- _Request_
Once the line with "6. And other" is found in the data, output it and each following line exactly, up to and including the line with "7. And other", and nothing before or after.

--- Given data Enclosed Below ---

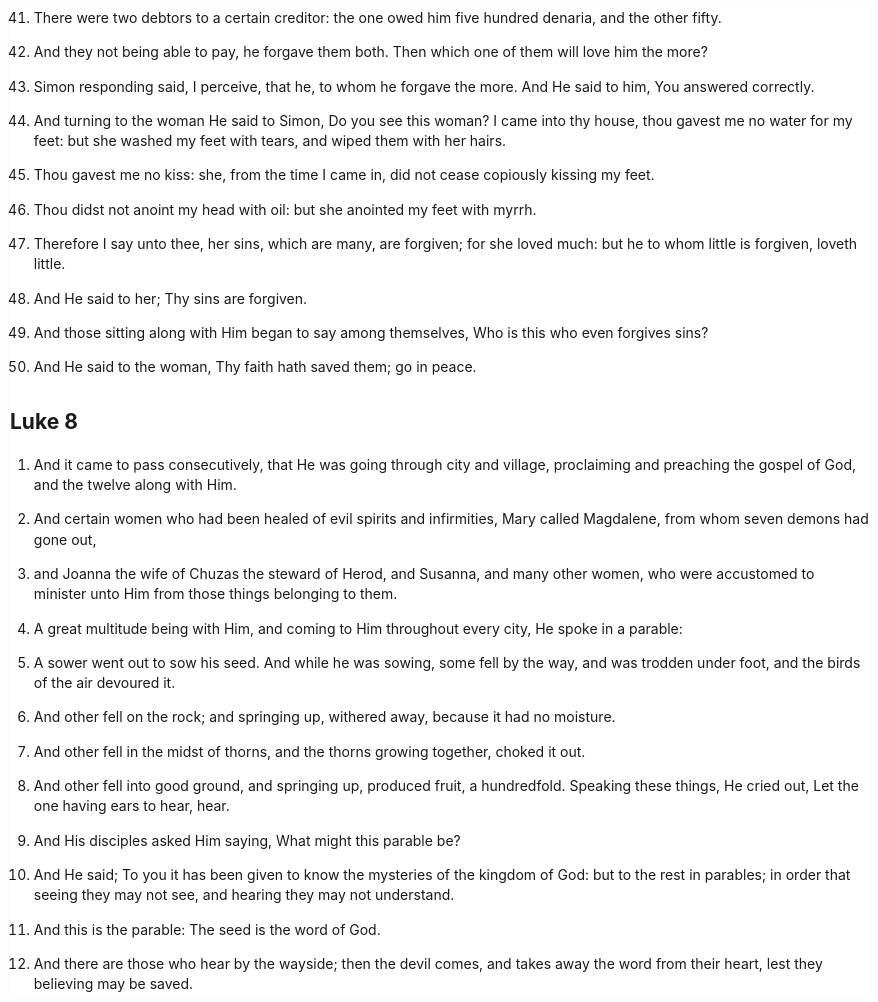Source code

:41. There were two debtors to a certain creditor: the one owed him five hundred denaria, and the other fifty.

42. And they not being able to pay, he forgave them both. Then which one of them will love him the more?

43. Simon responding said, I perceive, that he, to whom he forgave the more. And He said to him, You answered correctly.

44. And turning to the woman He said to Simon, Do you see this woman? I came into thy house, thou gavest me no water for my feet: but she washed my feet with tears, and wiped them with her hairs.

45. Thou gavest me no kiss: she, from the time I came in, did not cease copiously kissing my feet.

46. Thou didst not anoint my head with oil: but she anointed my feet with myrrh.

47. Therefore I say unto thee, her sins, which are many, are forgiven; for she loved much: but he to whom little is forgiven, loveth little.

48. And He said to her; Thy sins are forgiven.

49. And those sitting along with Him began to say among themselves, Who is this who even forgives sins?

50. And He said to the woman, Thy faith hath saved them; go in peace. 

## Luke 8

1. And it came to pass consecutively, that He was going through city and village, proclaiming and preaching the gospel of God, and the twelve along with Him.

2. And certain women who had been healed of evil spirits and infirmities, Mary called Magdalene, from whom seven demons had gone out,

3. and Joanna the wife of Chuzas the steward of Herod, and Susanna, and many other women, who were accustomed to minister unto Him from those things belonging to them.

4. A great multitude being with Him, and coming to Him throughout every city, He spoke in a parable:

5. A sower went out to sow his seed. And while he was sowing, some fell by the way, and was trodden under foot, and the birds of the air devoured it.

6. And other fell on the rock; and springing up, withered away, because it had no moisture.

7. And other fell in the midst of thorns, and the thorns growing together, choked it out.

8. And other fell into good ground, and springing up, produced fruit, a hundredfold. Speaking these things, He cried out, Let the one having ears to hear, hear.

9. And His disciples asked Him saying, What might this parable be?

10. And He said; To you it has been given to know the mysteries of the kingdom of God: but to the rest in parables; in order that seeing they may not see, and hearing they may not understand.

11. And this is the parable: The seed is the word of God.

12. And there are those who hear by the wayside; then the devil comes, and takes away the word from their heart, lest they believing may be saved.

--- End of Enclosed Given data ---

- _Solution below_
6. And other fell on the rock; and springing up, withered away, because it had no moisture.

7. And other fell in the midst of thorns, and the thorns growing together, choked it out.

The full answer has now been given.